Swedish members of the European Parliament seek support for the euro by telling people how convenient it would be not having to change money when they go to Spain on their summer vacation. This argument would be legitimate if there weren’t credit cards for people who find it difficult to handle more than one kind of coin. The same goes for businesses engaging in foreign trade.
European businesses can already use the euro if they wish, thereby avoiding the cost of using multiple currencies when trading within the euro bloc. No business owner needs to spend sleepless nights guessing tomorrow’s exchange rate. Nor will countries with their own currencies, as the Swedish Liberal Party claims, be unable to participate fully in the decisions that shape Europe’s future. Influence is guaranteed by representation in the various EU assemblies, which is based on factors independent of the euro.

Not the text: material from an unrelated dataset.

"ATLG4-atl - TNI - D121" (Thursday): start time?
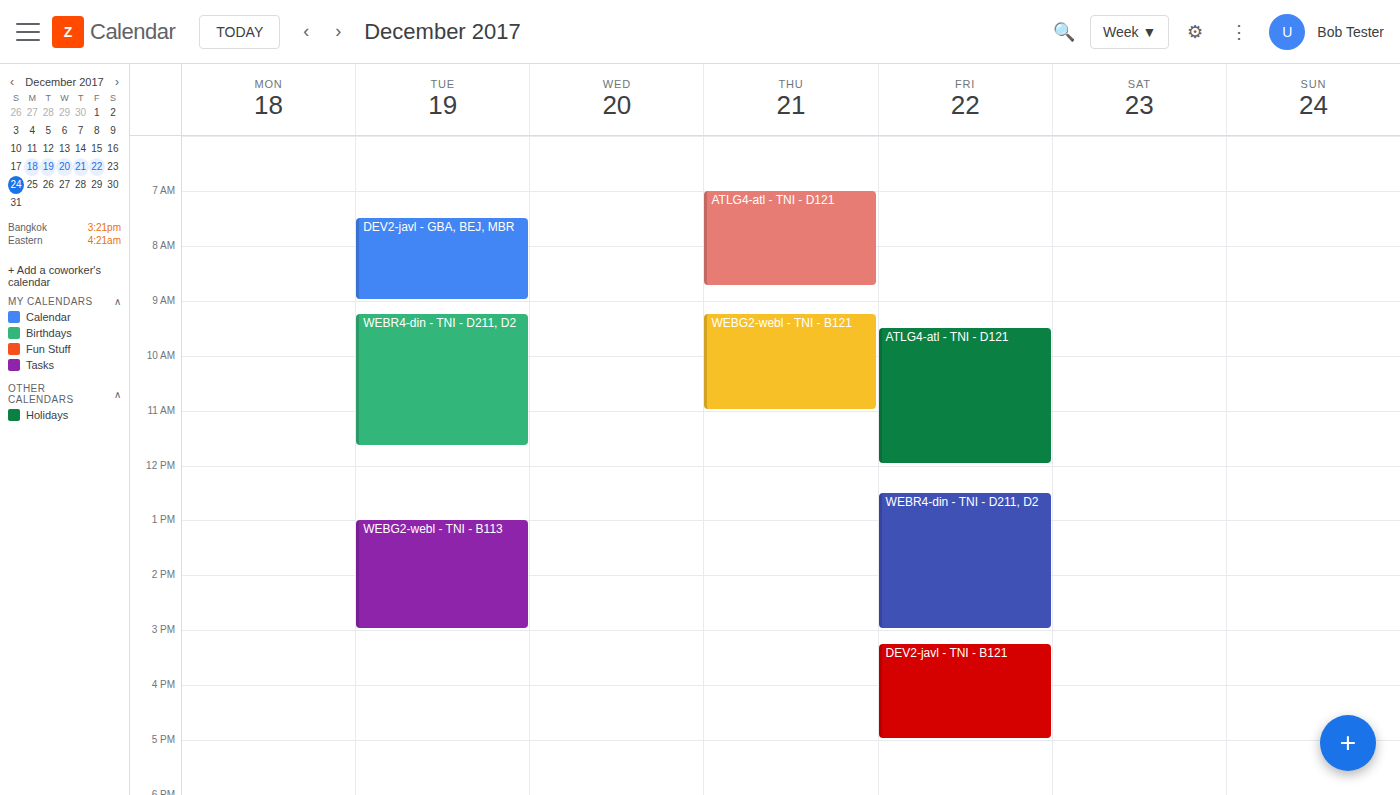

If the reasons are invented, what are the real motives for the efforts to expand the euro zone? One answer is that the creation and growth of the European Union has created a new species of European elite politician. Dwelling in Brussels, this politician identifies primarily with EU and not with the citizens of his own country. In addition to a common currency, the European elite discusses having an EU president and a more efficient process for decision-making without veto rights. In short, strong forces push to transform the EU into something that for all practical purposes would be one big country.
Some American economists and economics writers are less than enthusiastic about the euro. In the Wall Street Journal, George Melloan expressed well-grounded fears that harmonized taxes are coming along as part of the euro package. Virtuous low-spending states would thereby lose their advantage over those that tax and spend. Thus the euro EU states would not have the option of attracting business by cutting taxes and regulations, because the common-currency regime would not permit it. Ireland, a country that has recently experienced terrific economic growth, risks its EU subsidies if it goes further in its efforts to create a better business climate.
Melloan also points out that the Maastricht Treaty, which created the EU and which was to establish sound financial guidelines, did not result in more responsible economic policies. On the contrary, European governments increased spending in the years that followed the treaty’s signing.
The European socialist parties generally prefer centralized solutions to political problems. European nonsocialists are split between those who oppose the EU’s growing powers and those who view the euro as a project for openness and free-market solutions. Many free-market advocates in overtaxed countries, such as the Scandinavian welfare states, hope the euro will force the national leaders to cut taxes and reduce deficits. So far nothing of the sort has happened as a result of EU membership, and the Irish example hints that it might be difficult for market-oriented EU governments to deregulate. The EU has provided Europe rule-laden agriculture subsidies that are more expensive for the taxpayers and more difficult for the farmers to handle than anything the national governments ever devised. EU also administers regional redistribution of economic resources, which is likely to increase with a common currency.
People in countries already in the euro club are not satisfied with their new currency. The happy euro shoppers outnumber the unhappy ones only in France and Belgium. In Germany a majority of citizens want to leave the euro bloc and dust off their old marks. This cannot be explained solely by the euro’s initially weak performance. Many feel that giving up a national currency is to cut a tie to history. Imagine the U.S. government’s deciding to give up the dollar for a newly created multinational currency.
The stagnating European economies are not the result of too many currencies, but rather of a weak private sector and big governments’ eating up resources. Overwhelmingly complicated and unfriendly regulations make life difficult for the small businesses the economy depends on for growth and jobs. Strengthening the EU by expanding the euro bloc will only build up the organization responsible for much of the political interference. How the non-euro EU members deal with the pressure to adopt the new currency will send important signals to Brussels. Countries saying yes to the euro will be signaling that they are happy with a growing EU. Countries that say no make it clear that they don’t believe in European centralism.